▶ Problem
Write out the listing exactly, from its first line through the line holding "TABLE 2 | Parameters", but include none of the pictures.

▶ Information provided

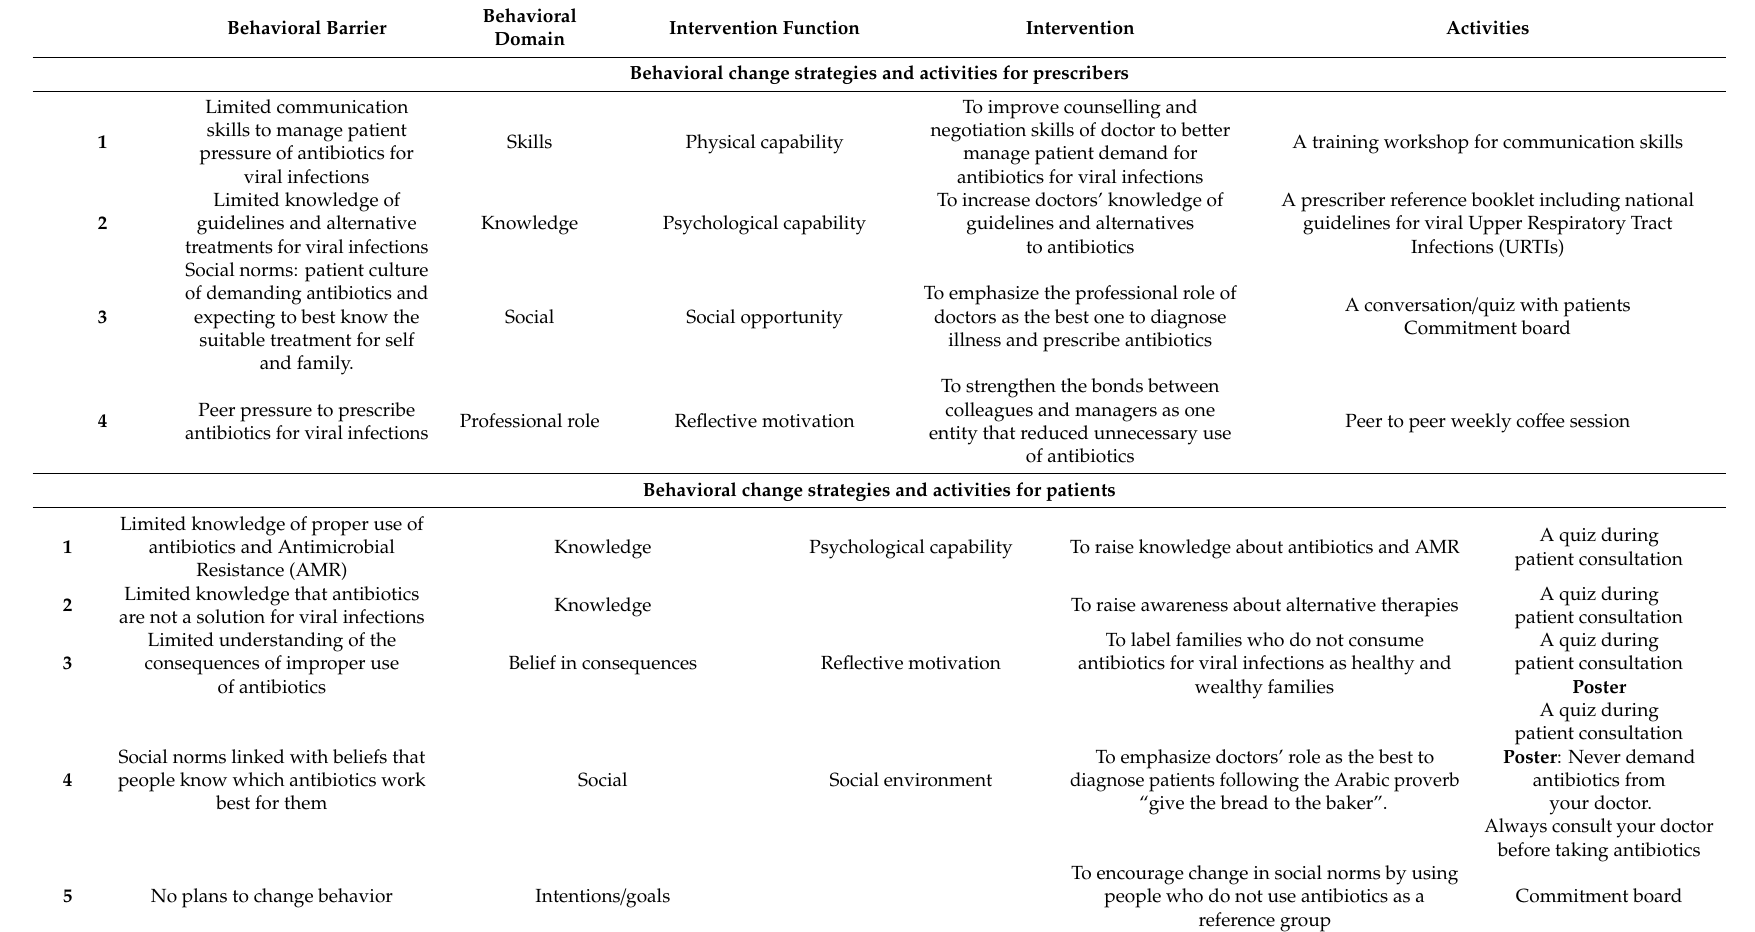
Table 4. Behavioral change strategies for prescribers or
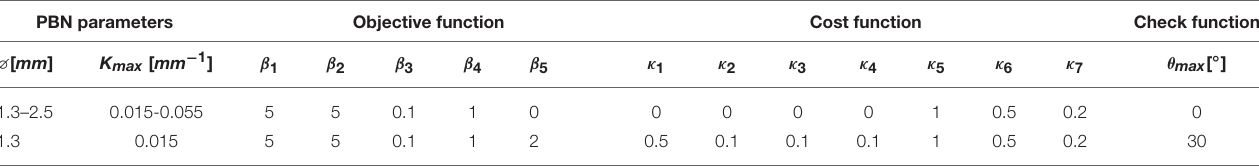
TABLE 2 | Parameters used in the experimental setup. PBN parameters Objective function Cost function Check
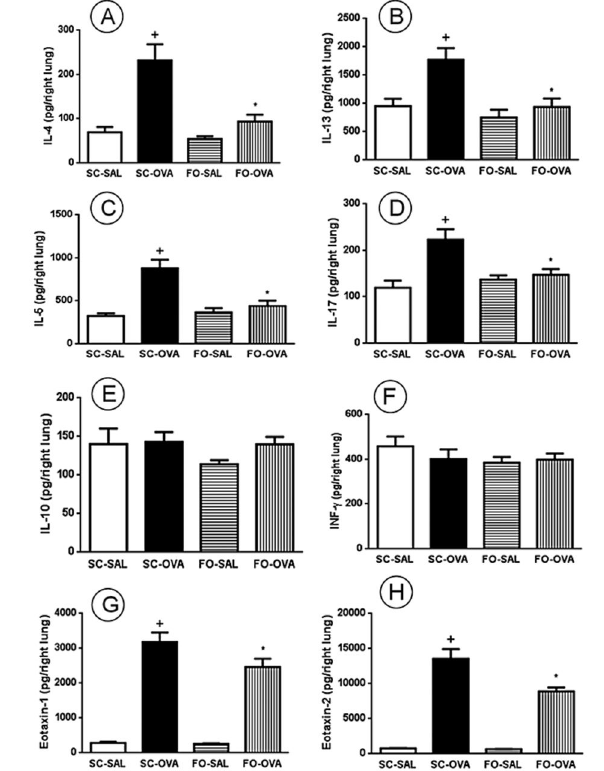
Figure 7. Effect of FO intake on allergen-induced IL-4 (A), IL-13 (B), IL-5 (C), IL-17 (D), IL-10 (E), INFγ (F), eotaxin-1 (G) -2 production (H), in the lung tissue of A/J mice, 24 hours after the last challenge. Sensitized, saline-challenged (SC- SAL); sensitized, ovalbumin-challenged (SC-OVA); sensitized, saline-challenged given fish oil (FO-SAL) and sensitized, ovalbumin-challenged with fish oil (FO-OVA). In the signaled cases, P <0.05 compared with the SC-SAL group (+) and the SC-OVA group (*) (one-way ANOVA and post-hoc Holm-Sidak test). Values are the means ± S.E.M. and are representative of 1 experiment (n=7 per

▶ Worked solution
Table 4. Behavioral change strategies for prescribers or
TABLE 2 | Parameters used in the experimental setup. PBN parameters Objective function Cost function Check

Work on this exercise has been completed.